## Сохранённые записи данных
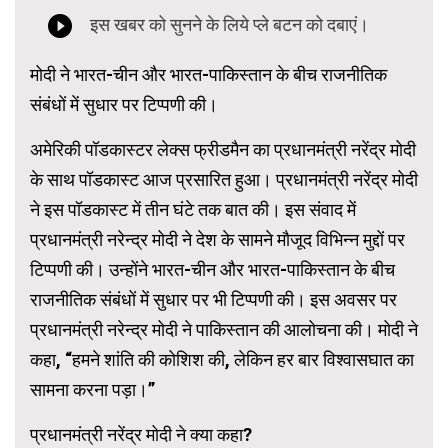
मोदी ने भारत-चीन और भारत-पाकिस्तान के बीच राजनीतिक
संबंधों में सुधार पर टिप्पणी की।
अमेरिकी पॉडकास्टर लेक्स फ्रीडमैन का प्रधानमंत्री नरेंद्र मोदी
के साथ पॉडकास्ट आज प्रसारित हुआ। प्रधानमंत्री नरेंद्र मोदी
ने इस पॉडकास्ट में तीन घंटे तक बात की। इस संवाद में
प्रधानमंत्री नरेन्द्र मोदी ने देश के सामने मौजूद विभिन्न मुद्दों पर
टिप्पणी की। उन्होंने भारत-चीन और भारत-पाकिस्तान के बीच
राजनीतिक संबंधों में सुधार पर भी टिप्पणी की। इस अवसर पर
प्रधानमंत्री नरेन्द्र मोदी ने पाकिस्तान की आलोचना की। मोदी ने
कहा, “हमने शांति की कोशिश की, लेकिन हर बार विश्वासघात का
सामना करना पड़ा।”
प्रधानमंत्री नरेंद्र मोदी ने क्या कहा?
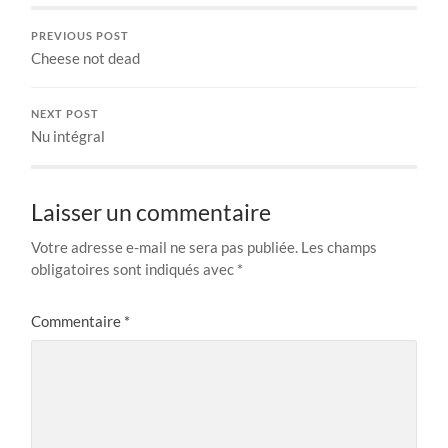
PREVIOUS POST
Cheese not dead
NEXT POST
Nu intégral
Laisser un commentaire
Votre adresse e-mail ne sera pas publiée.
Les champs
obligatoires sont indiqués avec
*
Commentaire
*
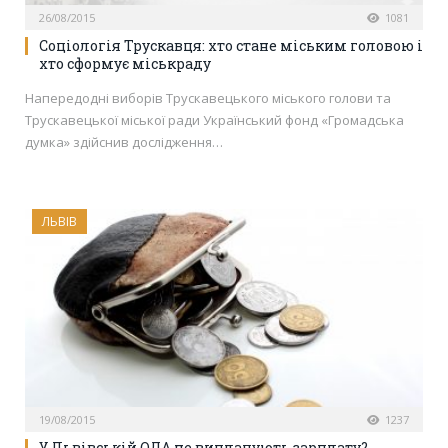
26/08/2015
1081
Соціологія Трускавця: хто стане міським головою і
хто сформує міськраду
Напередодні виборів Трускавецького міського голови та
Трускавецької міської ради Український фонд «Громадська
думка» здійснив дослідження…
ЛЬВІВ
19/08/2015
1237
У Львівській ОДА не виплачують зарплату?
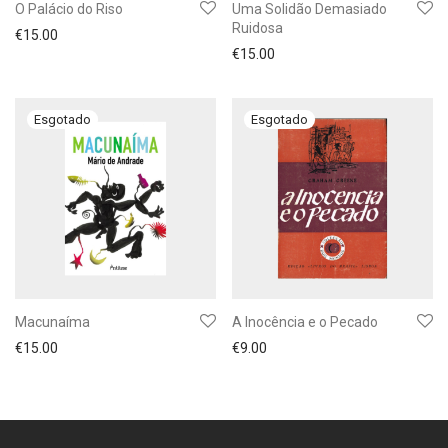
O Palácio do Riso
Uma Solidão Demasiado
Ruidosa
€
15.00
€
15.00
Macunaíma
A Inocência e o Pecado
€
15.00
€
9.00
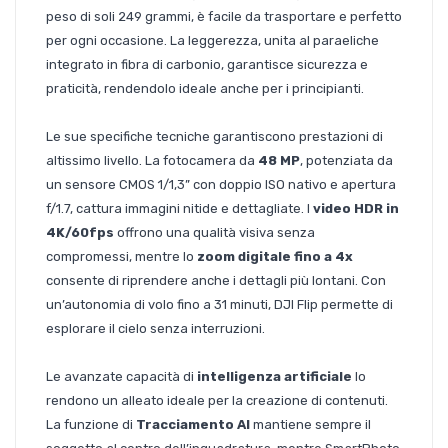
peso di soli 249 grammi, è facile da trasportare e perfetto
per ogni occasione. La leggerezza, unita al paraeliche
integrato in fibra di carbonio, garantisce sicurezza e
praticità, rendendolo ideale anche per i principianti.
Le sue specifiche tecniche garantiscono prestazioni di
altissimo livello. La fotocamera da
48 MP
, potenziata da
un sensore CMOS 1/1,3” con doppio ISO nativo e apertura
f/1.7, cattura immagini nitide e dettagliate. I
video HDR in
4K/60fps
offrono una qualità visiva senza
compromessi, mentre lo
zoom digitale fino a 4x
consente di riprendere anche i dettagli più lontani. Con
un’autonomia di volo fino a 31 minuti, DJI Flip permette di
esplorare il cielo senza interruzioni.
Le avanzate capacità di
intelligenza artificiale
lo
rendono un alleato ideale per la creazione di contenuti.
La funzione di
Tracciamento AI
mantiene sempre il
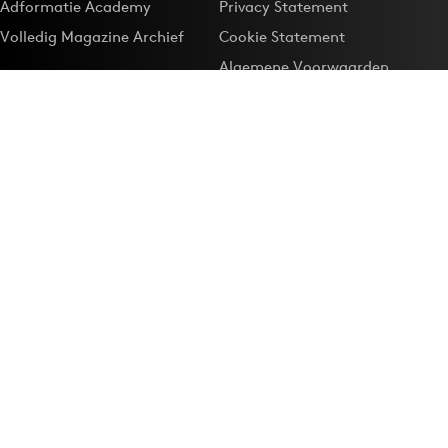
Adformatie Academy
Privacy Statement
Volledig Magazine Archief
Cookie Statement
Algemene Voorwaarden
Onze app
Maak Adformatie.nl je
Google-favoriet
Privacyinstellingen
Download de
Adformatie Nieuws App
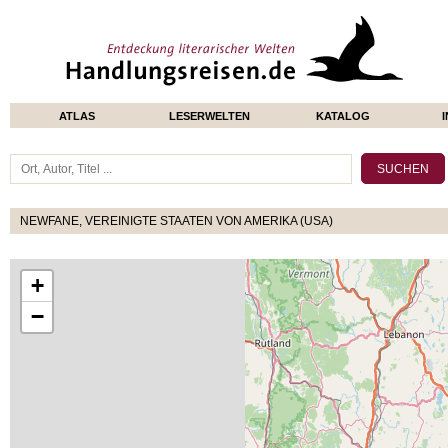
ATLAS
LESERWELTEN
KATALOG
NEWFANE, VEREINIGTE STAATEN VON AMERIKA (USA)
+
−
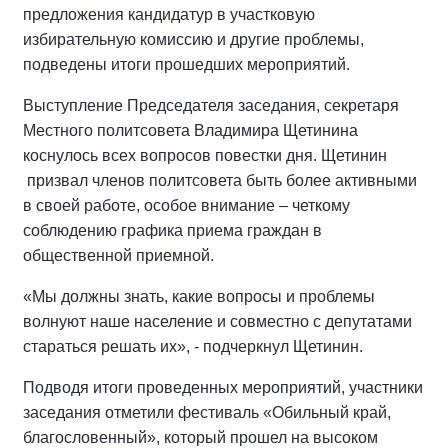
предложения кандидатур в участковую
избирательную комиссию и другие проблемы,
подведены итоги прошедших мероприятий.
Выступление Председателя заседания, секретаря
Местного политсовета Владимира Щетинина
коснулось всех вопросов повестки дня. Щетинин
призвал членов политсовета быть более активными
в своей работе, особое внимание – четкому
соблюдению графика приема граждан в
общественной приемной.
«Мы должны знать, какие вопросы и проблемы
волнуют наше население и совместно с депутатами
стараться решать их», - подчеркнул Щетинин.
Подводя итоги проведенных мероприятий, участники
заседания отметили фестиваль «Обильный край,
благословенный», который прошел на высоком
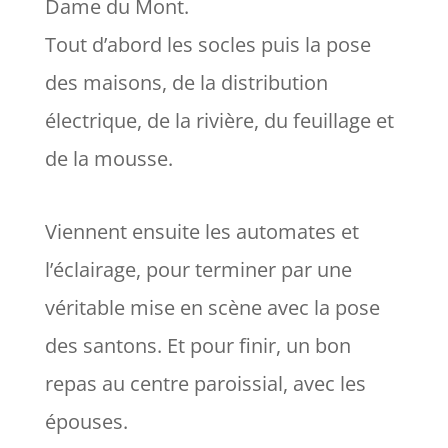
Dame du Mont.
Tout d’abord les socles puis la pose
des maisons, de la distribution
électrique, de la rivière, du feuillage et
de la mousse.
Viennent ensuite les automates et
l’éclairage, pour terminer par une
véritable mise en scène avec la pose
des santons. Et pour finir, un bon
repas au centre paroissial, avec les
épouses.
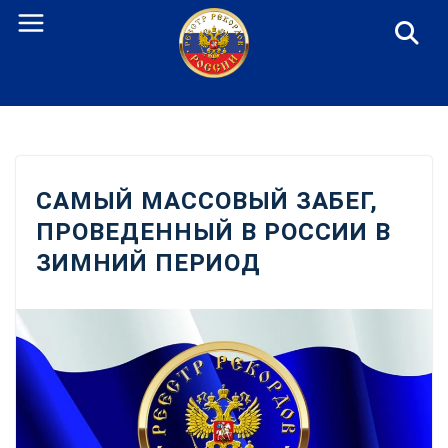
Перейти
к
содержанию
САМЫЙ МАССОВЫЙ ЗАБЕГ,
ПРОВЕДЕННЫЙ В РОССИИ В
ЗИМНИЙ ПЕРИОД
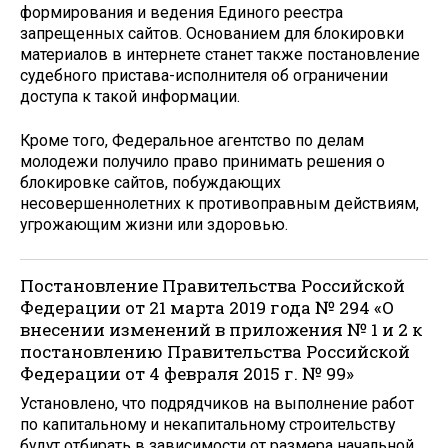
формирования и ведения Единого реестра
запрещенных сайтов. Основанием для блокировки
материалов в интернете станет также постановление
судебного пристава-исполнителя об ограничении
доступа к такой информации.
Кроме того, Федеральное агентство по делам
молодежи получило право принимать решения о
блокировке сайтов, побуждающих
несовершеннолетних к противоправным действиям,
угрожающим жизни или здоровью.
Постановление Правительства Российской
Федерации от 21 марта 2019 года № 294 «О
внесении изменений в приложения № 1 и 2 к
постановлению Правительства Российской
Федерации от 4 февраля 2015 г. № 99»
Установлено, что подрядчиков на выполнение работ
по капитальному и некапитальному строительству
будут отбирать в зависимости от размера начальной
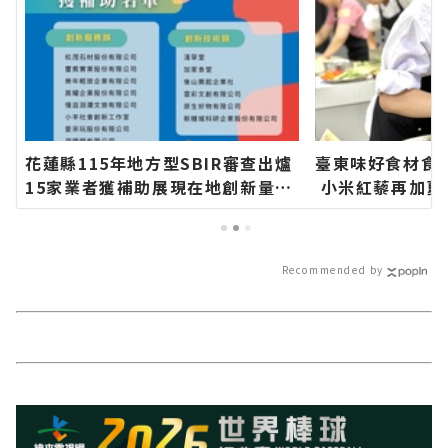
花蓮縣115年地方型SBIR審查出爐
臺東味好食材食
15家業者獲補助展現在地創新量能
小米紅藜再加夏
∣花蓮新聞網官方網站各類新聞－
蓮新聞網官方網
最快速的今日新聞報導 最新的在地
速的今日新聞報
資訊！
訊！
Recommended by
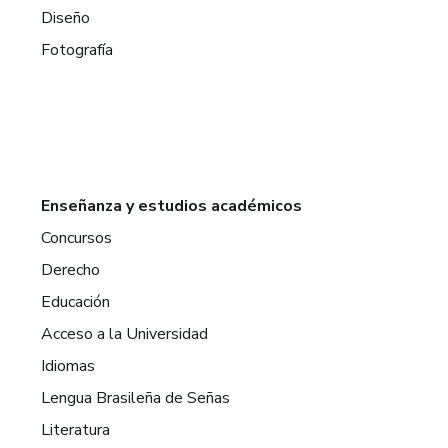
Diseño
Fotografía
Enseñanza y estudios académicos
Concursos
Derecho
Educación
Acceso a la Universidad
Idiomas
Lengua Brasileña de Señas
Literatura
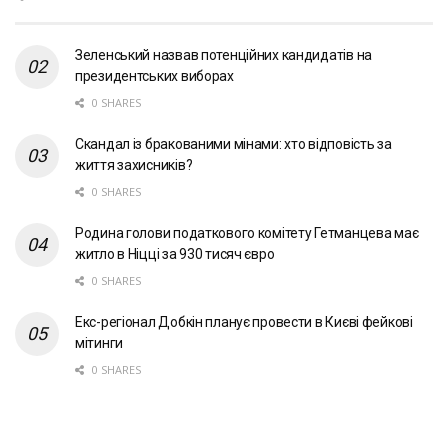
Зеленський назвав потенційних кандидатів на
президентських виборах
0 SHARES
Скандал із бракованими мінами: хто відповість за
життя захисників?
0 SHARES
Родина голови податкового комітету Гетманцева має
житло в Ніцці за 930 тисяч євро
0 SHARES
Екс-регіонал Добкін планує провести в Києві фейкові
мітинги
0 SHARES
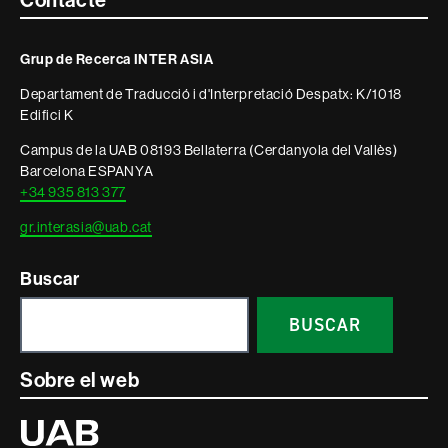
Grup de Recerca INTER ASIA
Departament de Traducció i d'Interpretació Despatx: K/1018
Edifici K
Campus de la UAB 08193 Bellaterra (Cerdanyola del Vallès)
Barcelona ESPANYA
+34 935 813 377
gr.interasia@uab.cat
Buscar
BUSCAR
Sobre el web
Universitat
Autònoma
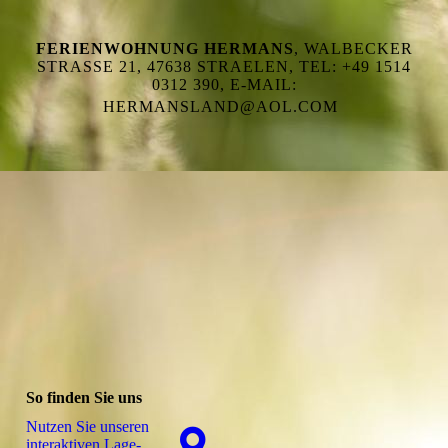
FERIENWOHNUNG HERMANS
, WALBECKER
STRASSE 21, 47638 STRAELEN, TEL: +49 1514 0
312 390, E-MAIL: H
ERMANSLAND@AOL.COM
So finden Sie uns
Nutzen Sie unseren
interaktiven La­ge­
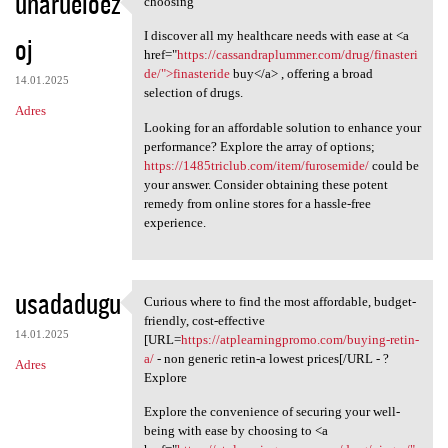
unarueloez
choosing
choosing
o
I discover all my healthcare needs with ease at <a
oj
m
href="
https://cassandraplummer.com/drug/finasteri
e
de/">finasteride
buy</a> , offering a broad
14.01.2025
selection of drugs.
n
Adres
t
Looking for an affordable solution to enhance your
performance? Explore the array of options;
a
https://1485triclub.com/item/furosemide/
could be
r
your answer. Consider obtaining these potent
remedy from online stores for a hassle-free
z
experience.
e
usadadugu
Curious where to find the most affordable, budget-
Curious where to find the
friendly, cost-effective
14.01.2025
[URL=
https://atplearningpromo.com/buying-retin-
a/
- non generic retin-a lowest prices[/URL - ?
Adres
Explore
Explore the convenience of securing your well-
being with ease by choosing to <a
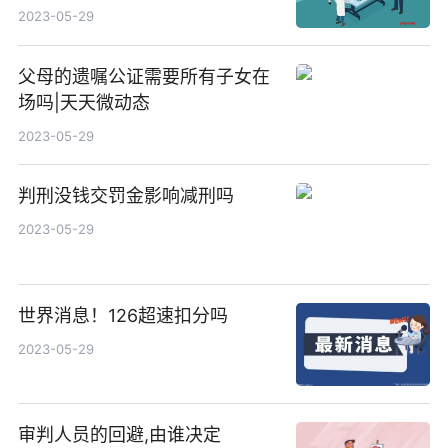
2023-05-29
父母的遗嘱公证需要所有子女在
场吗|天天微动态
2023-05-29
判刑没钱交罚金影响减刑吗
2023-05-29
世界消息！126超速扣分吗
2023-05-29
审判人员的回避,由谁决定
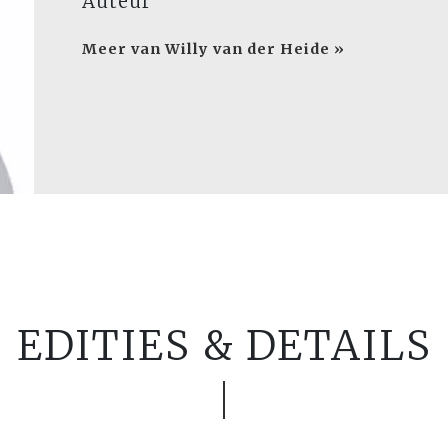
Auteur
Meer van Willy van der Heide »
EDITIES & DETAILS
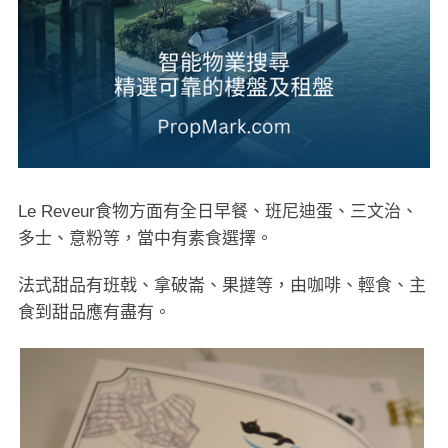
Le Reveur食物方面有全日早餐、班尼迪蛋、三文治、
多士、意粉等，當中有素食選擇。
法式甜品有班戟、拿破崙、果撻等，由咖啡、輕食、主
食到甜品應有盡有。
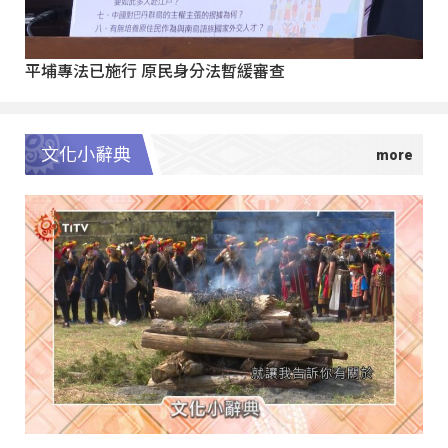
平埔專法已施行 原民身分法暫緩審查
文化小辭典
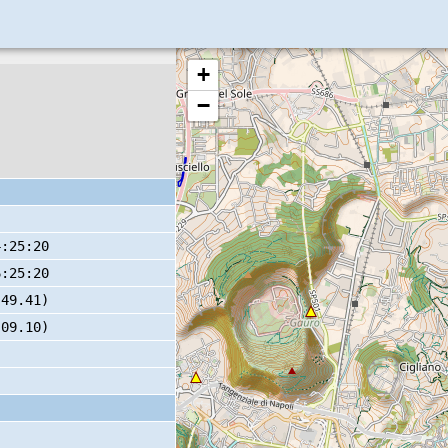
+
−
4:25:20
6:25:20
 49.41)
 09.10)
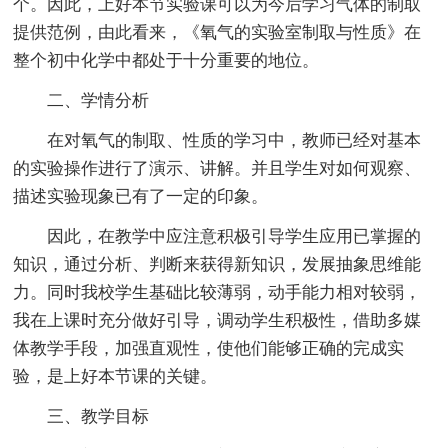
个。因此，上好本节实验课可以为今后学习气体的制取
提供范例，由此看来，《氧气的实验室制取与性质》在
整个初中化学中都处于十分重要的地位。
二、学情分析
在对氧气的制取、性质的学习中，教师已经对基本
的实验操作进行了演示、讲解。并且学生对如何观察、
描述实验现象已有了一定的印象。
因此，在教学中应注意积极引导学生应用已掌握的
知识，通过分析、判断来获得新知识，发展抽象思维能
力。同时我校学生基础比较薄弱，动手能力相对较弱，
我在上课时充分做好引导，调动学生积极性，借助多媒
体教学手段，加强直观性，使他们能够正确的完成实
验，是上好本节课的关键。
三、教学目标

## ЧТО СДЕЛАТЬ
Перепиши записи с самого начала по строку с «ने इस पॉडकास्ट» включительно, заменив «प्रसारित» на «प्रकाशित» и не меняя ничего другого. Изображения в ответ не включай.

## ВЫПОЛНЕННОЕ ЗАДАНИЕ
मोदी ने भारत-चीन और भारत-पाकिस्तान के बीच राजनीतिक
संबंधों में सुधार पर टिप्पणी की।
अमेरिकी पॉडकास्टर लेक्स फ्रीडमैन का प्रधानमंत्री नरेंद्र मोदी
के साथ पॉडकास्ट आज प्रकाशित हुआ। प्रधानमंत्री नरेंद्र मोदी
ने इस पॉडकास्ट में तीन घंटे तक बात की। इस संवाद में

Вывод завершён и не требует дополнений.